Figure \(\PageIndex{11}\)
The fact that that the lines do not intersect means that the system of equations has no solution. Of course, this is easy to see algebraically: if \(x-3y=-3\text{,}\) then it is cannot also be the case that \(x-3y=3\).
There is one more possibility. Consider the system of equations
\[\left\{\begin{array}{rrrrr}\color{Violet}{x}&\color{Violet}{-}&\color{Violet}{3y}&\color{Violet}{=}&\color{Violet}{-3.} \\ \color{Green}{2x}&\color{Green}{-}&\color{Green}{6y}&\color{Green}{=}&\color{Green}{-6.}\end{array}\right.\nonumber\]
The second equation is a multiple of the first, so these equations define the same line in the plane.
Figure \(\PageIndex{12}\)
In this case, there are infinitely many solutions of the system of equations.
Consider the system of two linear equations
\[\left\{\begin{array}{rrrrr}\color{Violet}{x}&\color{Violet}{+}&\color{Violet}{y}&\color{Violet}{+}&\color{Violet}{z}&\color{Violet}{=}&\color{Violet}{1} \\ \color{Green}{x}&\color{Green}{}&\color{Green}{}&\color{Green}{-}&\color{Green}{z}&\color{Green}{=}&\color{Green}{0.}\end{array}\right.\nonumber\]
Each equation individually defines a plane in space. The solutions of the system of both equations are the points that lie on both planes. We can see in the picture below that the planes intersect in a line. In particular, this system has infinitely many solutions.
In general, the solutions of a system of equations in \(n\) variables is the intersection of “\((n-1)\)-planes” in \(n\)-space. This is always some kind of linear space, as we will discuss in Section 2.4.
Parametric Description of Solution Sets
According to the Definition for Solution Sets, Definition \(\PageIndex{2}\), solving a system of equations means writing down all solutions in terms of some number of parameters. We will give a systematic way of doing so in Section 1.3; for now we give parametric descriptions in the examples of the previous Subsection, Pictures of Solution Sets.

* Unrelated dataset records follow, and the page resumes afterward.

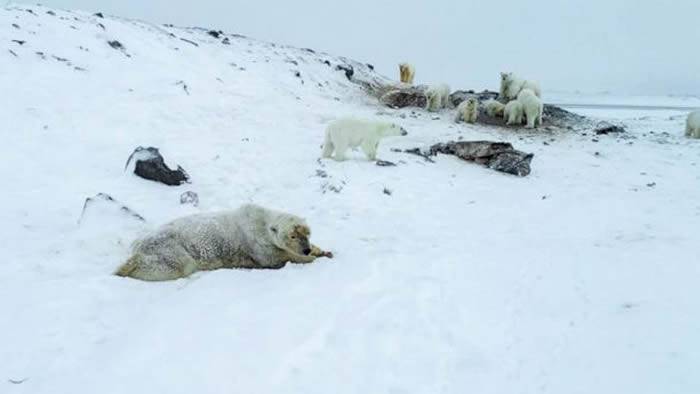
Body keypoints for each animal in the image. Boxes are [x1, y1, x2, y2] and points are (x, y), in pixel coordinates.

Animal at [115, 203, 334, 280]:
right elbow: (275, 257)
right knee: (176, 265)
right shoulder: (256, 242)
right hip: (168, 248)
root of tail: (136, 246)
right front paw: (309, 259)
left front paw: (323, 251)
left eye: (307, 233)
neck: (261, 221)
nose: (306, 250)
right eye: (292, 236)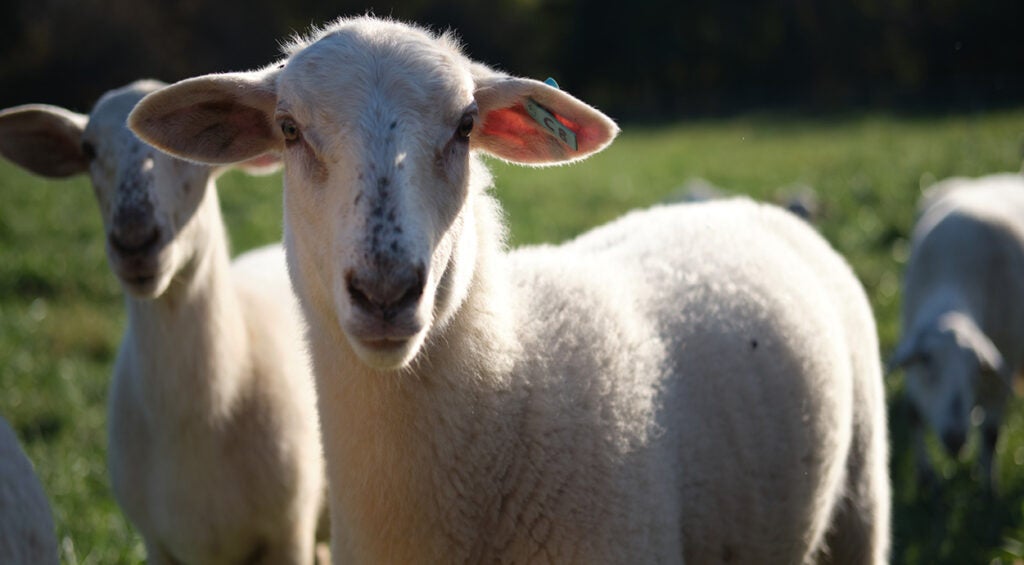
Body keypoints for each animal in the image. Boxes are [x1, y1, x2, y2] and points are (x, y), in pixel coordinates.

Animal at [889, 172, 1024, 491]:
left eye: (976, 366)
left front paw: (988, 487)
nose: (955, 440)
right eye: (927, 360)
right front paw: (926, 475)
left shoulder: (1000, 375)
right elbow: (914, 415)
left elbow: (991, 434)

Consider the linear equation \(x+y=1\) of Example \(\PageIndex{8}\). In this context, we call \(x+y=1\) an implicit equation of the line. We can write the same line in parametric form as follows:
\[ (x, y) = (t,\, 1-t) \quad\text{for any}\quad t \in \mathbb{R}. \nonumber \]

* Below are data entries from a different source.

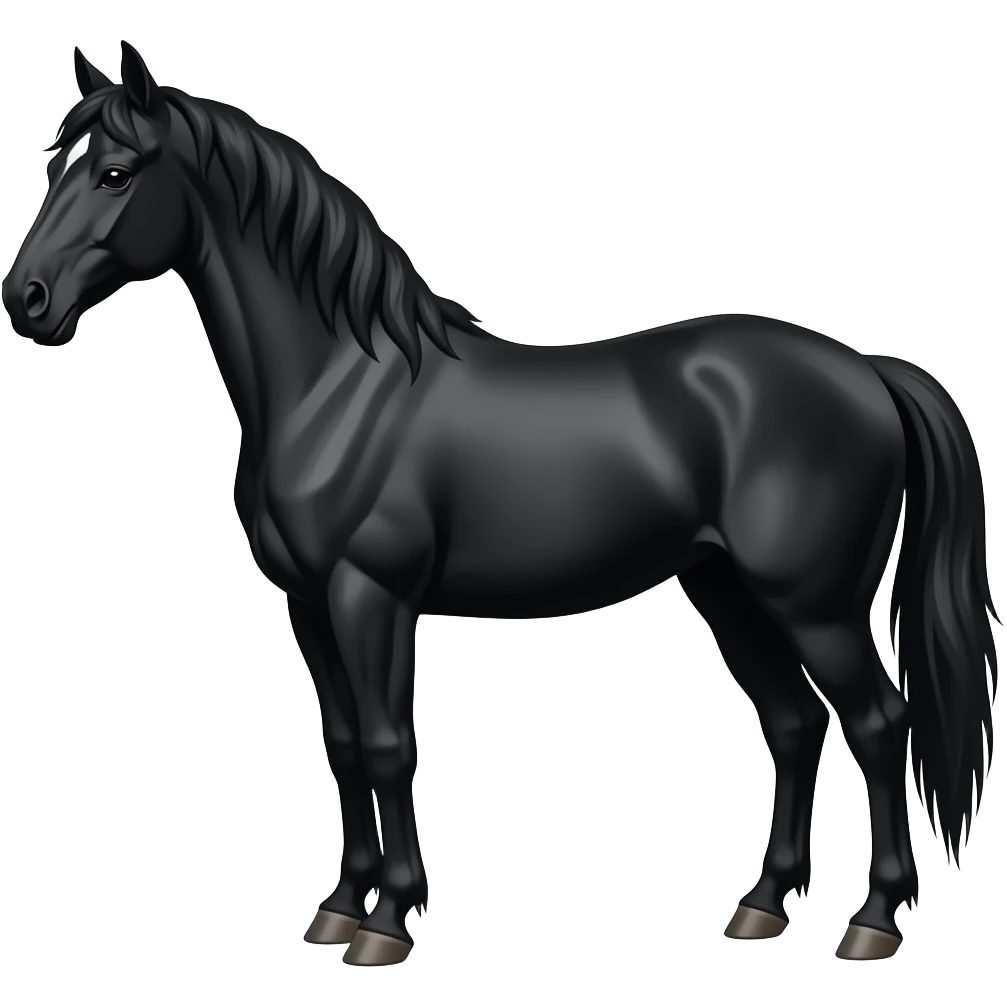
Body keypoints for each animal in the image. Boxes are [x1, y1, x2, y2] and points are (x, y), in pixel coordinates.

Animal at [2, 43, 998, 966]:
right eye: (53, 164)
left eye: (116, 172)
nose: (27, 300)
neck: (340, 383)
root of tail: (866, 370)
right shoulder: (308, 601)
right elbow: (341, 744)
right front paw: (337, 908)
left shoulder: (372, 595)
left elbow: (387, 744)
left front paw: (387, 922)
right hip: (727, 591)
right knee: (792, 727)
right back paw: (760, 906)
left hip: (815, 605)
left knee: (878, 726)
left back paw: (871, 921)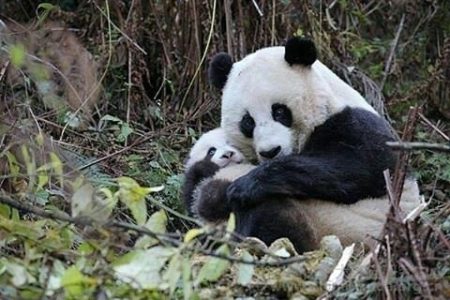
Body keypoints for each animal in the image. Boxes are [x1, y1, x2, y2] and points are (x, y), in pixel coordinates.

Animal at [204, 37, 422, 247]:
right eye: (248, 122)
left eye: (279, 111)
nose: (271, 151)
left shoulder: (357, 124)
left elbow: (359, 167)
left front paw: (243, 187)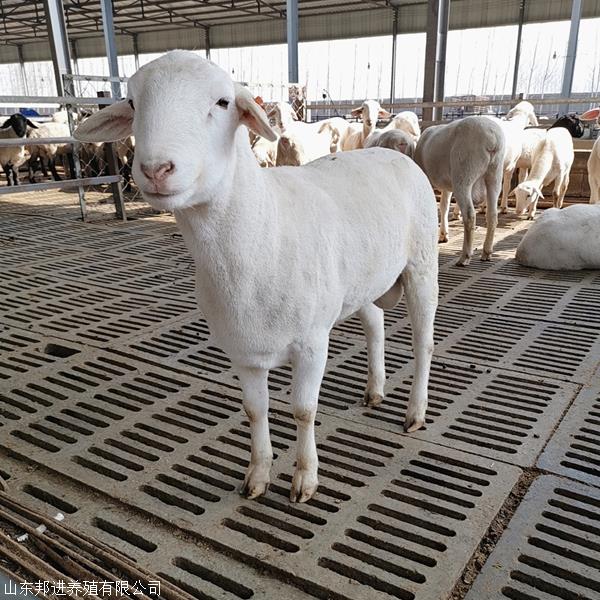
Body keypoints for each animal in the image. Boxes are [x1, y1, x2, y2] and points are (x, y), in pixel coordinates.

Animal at [76, 50, 440, 502]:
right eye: (131, 102)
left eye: (223, 102)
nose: (157, 168)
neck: (264, 230)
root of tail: (390, 152)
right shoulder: (242, 349)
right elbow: (254, 409)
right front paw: (257, 475)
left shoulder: (311, 342)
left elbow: (303, 410)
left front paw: (305, 478)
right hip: (362, 280)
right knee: (374, 322)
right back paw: (374, 390)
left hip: (422, 264)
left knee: (424, 343)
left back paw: (415, 412)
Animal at [418, 116, 506, 264]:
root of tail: (492, 138)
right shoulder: (447, 186)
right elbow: (444, 206)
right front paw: (443, 234)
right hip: (495, 174)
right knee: (492, 214)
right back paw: (486, 252)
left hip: (464, 172)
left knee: (470, 215)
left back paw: (465, 256)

This means that every point on the line has the form \((t,\, 1-t)\) for some real number \(t\). In this case, we call \(t\) a parameter, as it parameterizes the points on the line.
Figure \(\PageIndex{14}\)
Now consider the system of two linear equations
\[\left\{\begin{array}{rrrrr}\color{Violet}{x}&\color{Violet}{+}&\color{Violet}{y}&\color{Violet}{+}&\color{Violet}{z}&\color{Violet}{=}&\color{Violet}{1} \\ \color{Green}{x}&\color{Green}{}&\color{Green}{}&\color{Green}{-}&\color{Green}{z}&\color{Green}{=}&\color{Green}{0.}\end{array}\right.\nonumber\]

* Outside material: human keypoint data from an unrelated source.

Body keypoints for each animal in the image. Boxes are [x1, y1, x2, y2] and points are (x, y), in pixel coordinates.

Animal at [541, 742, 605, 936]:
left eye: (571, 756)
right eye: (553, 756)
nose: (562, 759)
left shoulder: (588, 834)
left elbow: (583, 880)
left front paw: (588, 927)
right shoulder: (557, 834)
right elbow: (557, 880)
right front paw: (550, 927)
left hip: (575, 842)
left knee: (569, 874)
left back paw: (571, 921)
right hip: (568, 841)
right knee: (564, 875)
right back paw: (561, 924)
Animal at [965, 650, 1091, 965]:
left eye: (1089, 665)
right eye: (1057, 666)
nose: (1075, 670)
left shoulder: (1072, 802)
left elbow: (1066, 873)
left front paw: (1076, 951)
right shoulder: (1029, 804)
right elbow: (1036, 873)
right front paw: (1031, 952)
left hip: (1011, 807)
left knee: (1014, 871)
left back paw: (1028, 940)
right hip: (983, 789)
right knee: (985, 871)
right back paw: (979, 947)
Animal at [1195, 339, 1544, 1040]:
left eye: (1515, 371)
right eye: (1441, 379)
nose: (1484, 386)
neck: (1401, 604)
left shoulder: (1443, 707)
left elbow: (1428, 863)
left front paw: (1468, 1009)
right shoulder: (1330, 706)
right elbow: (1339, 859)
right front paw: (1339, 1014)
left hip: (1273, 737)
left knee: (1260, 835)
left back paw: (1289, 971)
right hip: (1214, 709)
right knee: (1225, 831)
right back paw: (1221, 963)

of Example \(\PageIndex{11}\). These collectively form the implicit equations for a line in \(\mathbb{R}^3\). (At least two equations are needed to define a line in space.) This line also has a parametric form with one parameter \(t\text{:}\)
\[ (x,\, y,\, z) = (t,\, 1-2t,\, t). \nonumber \]
Note that in each case, the parameter \(t\) allows us to use \(\mathbb{R}\) to label the points on the line. However, neither line is the same as the number line \(\mathbb{R}\text{:}\) indeed, every point on the first line has two coordinates, like the point \((0,1)\text{,}\) and every point on the second line has three coordinates, like \((0,1,0)\).
Consider the linear equation \(x+y+z=1\) of Example \(\PageIndex{9}\). This is an implicit equation of a plane in space. This plane has an equation in parametric form: we can write every point on the plane as
\[ (x,\, y,\, z) = (1-t-w,\, t,\, w) \quad\text{for any}\quad t,w\in\mathbb{R}. \nonumber \]
In this case, we need two parameters \(t\) and \(w\) to describe all points on the plane.
Note that the parameters \(t,w\) allow us to use \(\mathbb{R}^2\) to label the points on the plane. However, this plane is not the same as the plane \(\mathbb{R}^2\text{:}\) indeed, every point on this plane has three coordinates, like the point \((0,0,1)\).
When there is a unique solution, as in Example \(\PageIndex{10}\), it is not necessary to use parameters to describe the solution set.